Governo federal anuncia medidas para maior transparência e apoio a trabalhadores de plataformas digitais
O ministro da Secretaria-Geral da Presidência, Guilherme Boulos, apresentou nesta terça-feira (24) um conjunto abrangente de ações destinadas a transformar a relação entre as plataformas digitais de transporte e entrega e os profissionais que atuam nesse setor. O pacote, que faz parte da estratégia do governo federal para responder a demandas históricas da categoria, inclui desde exigências de transparência financeira até iniciativas de infraestrutura e saúde pública.
Transparência nos pagamentos como ferramenta de regulação
No cerne das medidas está uma regra editada pela Secretaria Nacional do Consumidor (Senacon) do Ministério da Justiça e Segurança Pública que obrigará as empresas a detalharem nas notas fiscais os valores pagos aos trabalhadores por cada serviço prestado, bem como a parcela retida pela plataforma. A exigência, que deve ser publicada no Diário Oficial da União nesta quarta-feira (25), foi defendida por Boulos como um mecanismo essencial para "desmistificar" a narrativa de que qualquer regulação resultaria necessariamente em aumento de preços para os consumidores finais.
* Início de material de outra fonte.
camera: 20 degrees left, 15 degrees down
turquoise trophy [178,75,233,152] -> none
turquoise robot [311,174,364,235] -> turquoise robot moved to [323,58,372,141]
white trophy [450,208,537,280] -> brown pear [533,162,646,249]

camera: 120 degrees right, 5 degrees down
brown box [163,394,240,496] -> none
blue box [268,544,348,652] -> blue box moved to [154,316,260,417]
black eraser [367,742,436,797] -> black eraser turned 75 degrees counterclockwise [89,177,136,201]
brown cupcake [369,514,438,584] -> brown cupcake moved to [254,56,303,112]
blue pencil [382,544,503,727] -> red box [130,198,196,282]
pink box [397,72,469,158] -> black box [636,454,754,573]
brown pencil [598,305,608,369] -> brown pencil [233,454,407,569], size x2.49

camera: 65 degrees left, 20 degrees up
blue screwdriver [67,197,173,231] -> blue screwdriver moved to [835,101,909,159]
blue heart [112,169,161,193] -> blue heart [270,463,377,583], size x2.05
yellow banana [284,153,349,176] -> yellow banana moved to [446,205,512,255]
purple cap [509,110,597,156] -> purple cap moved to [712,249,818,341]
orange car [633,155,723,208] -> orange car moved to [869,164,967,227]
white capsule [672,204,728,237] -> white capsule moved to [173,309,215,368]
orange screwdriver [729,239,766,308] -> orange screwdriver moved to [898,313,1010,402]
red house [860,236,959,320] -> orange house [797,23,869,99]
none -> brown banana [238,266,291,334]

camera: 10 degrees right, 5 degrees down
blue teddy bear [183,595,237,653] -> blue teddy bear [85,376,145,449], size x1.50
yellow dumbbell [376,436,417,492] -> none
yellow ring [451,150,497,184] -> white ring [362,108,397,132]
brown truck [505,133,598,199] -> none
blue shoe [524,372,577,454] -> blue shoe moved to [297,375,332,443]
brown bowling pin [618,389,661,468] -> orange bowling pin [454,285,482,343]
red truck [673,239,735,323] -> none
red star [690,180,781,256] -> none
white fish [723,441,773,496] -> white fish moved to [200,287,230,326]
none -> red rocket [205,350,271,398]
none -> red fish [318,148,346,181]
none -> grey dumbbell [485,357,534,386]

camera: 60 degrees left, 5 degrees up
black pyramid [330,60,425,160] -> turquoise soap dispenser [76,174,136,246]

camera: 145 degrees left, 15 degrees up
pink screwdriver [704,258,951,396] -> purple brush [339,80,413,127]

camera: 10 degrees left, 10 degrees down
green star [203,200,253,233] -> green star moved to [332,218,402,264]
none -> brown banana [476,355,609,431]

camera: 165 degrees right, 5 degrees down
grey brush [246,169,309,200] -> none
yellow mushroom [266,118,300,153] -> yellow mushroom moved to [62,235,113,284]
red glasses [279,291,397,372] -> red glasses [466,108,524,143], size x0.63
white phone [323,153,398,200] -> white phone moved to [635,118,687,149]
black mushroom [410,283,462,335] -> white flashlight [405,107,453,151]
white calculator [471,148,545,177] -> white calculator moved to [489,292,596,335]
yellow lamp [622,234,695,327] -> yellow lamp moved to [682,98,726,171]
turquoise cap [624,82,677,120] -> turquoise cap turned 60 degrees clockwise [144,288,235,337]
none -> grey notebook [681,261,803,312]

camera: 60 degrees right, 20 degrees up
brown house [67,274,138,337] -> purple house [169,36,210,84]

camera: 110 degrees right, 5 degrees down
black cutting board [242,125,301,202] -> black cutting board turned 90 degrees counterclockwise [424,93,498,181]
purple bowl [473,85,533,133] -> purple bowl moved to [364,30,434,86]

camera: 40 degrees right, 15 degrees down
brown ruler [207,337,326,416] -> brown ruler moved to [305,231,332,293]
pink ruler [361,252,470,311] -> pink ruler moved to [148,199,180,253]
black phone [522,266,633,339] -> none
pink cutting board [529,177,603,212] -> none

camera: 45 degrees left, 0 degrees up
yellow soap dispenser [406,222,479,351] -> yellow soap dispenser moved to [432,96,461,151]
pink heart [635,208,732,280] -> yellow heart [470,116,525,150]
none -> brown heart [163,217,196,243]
"Todos os clientes vão poder saber onde é que fica o dinheiro, que hoje não é no bolso do entregador, é na grande plataforma", afirmou o ministro durante o anúncio. A medida surge em um contexto de intensas negociações no Congresso Nacional sobre uma regulamentação mais ampla do trabalho por aplicativos, que inclui propostas como:
- Piso mínimo estimado em cerca de R$ 10 por corrida ou entrega
- Adicionais por distância percorrida
- Outras garantias básicas de renda e proteção social
Infraestrutura de apoio e comitê interministerial
Além da transparência financeira, o pacote anunciado por Boulos contempla a instalação de 100 pontos de apoio físico para motoristas de aplicativo em diversas regiões do país, em parceria com a Fundação Banco do Brasil. Esses espaços oferecerão:
- Banheiros e vestiários
- Água potável e áreas de alimentação
- Espaços para descanso
- Conexão à internet
A iniciativa busca atenuar as condições de isolamento e desgaste físico frequentemente relatadas por profissionais do setor. Paralelamente, será criado um Comitê Interministerial de Monitoramento e Implementação de Ações para Trabalhadores por Aplicativos, que reunirá representantes de diversos ministérios para elaborar e acompanhar políticas públicas específicas para essa categoria.
Saúde e proteção social na pauta governamental
No campo da saúde ocupacional, o governo anunciou a inclusão do item "trabalhador de plataforma digital" nas fichas do Sistema de Informação de Agravos de Notificação (Sinan), com o objetivo de qualificar a coleta de dados sobre acidentes de trabalho envolvendo motoristas e entregadores. A medida visa apoiar ações de prevenção e ampliar a visibilidade dos riscos ocupacionais enfrentados por esses profissionais, que segundo especialistas têm sido subestimados pelo modelo atual de trabalho.
Contexto nacional e internacional do debate
Analistas destacam que o debate sobre a regulamentação do trabalho por aplicativos no Brasil reflete tensões semelhantes às observadas em outros países, equilibrando a manutenção da autonomia do trabalhador com a necessidade de garantias de renda mínima, segurança e direito a benefícios sociais. Embora as medidas anunciadas representem avanços significativos, ainda não há consenso entre plataformas, governo e trabalhadores sobre o formato definitivo dessas regras, e a implementação efetiva dependerá de decisões futuras do governo e do Legislativo.
O pacote apresentado por Guilherme Boulos marca um passo importante na tentativa de estabelecer um marco regulatório mais justo para os milhões de brasileiros que dependem das plataformas digitais para seu sustento, enquanto busca equilibrar os interesses de todas as partes envolvidas nesse complexo ecossistema de trabalho.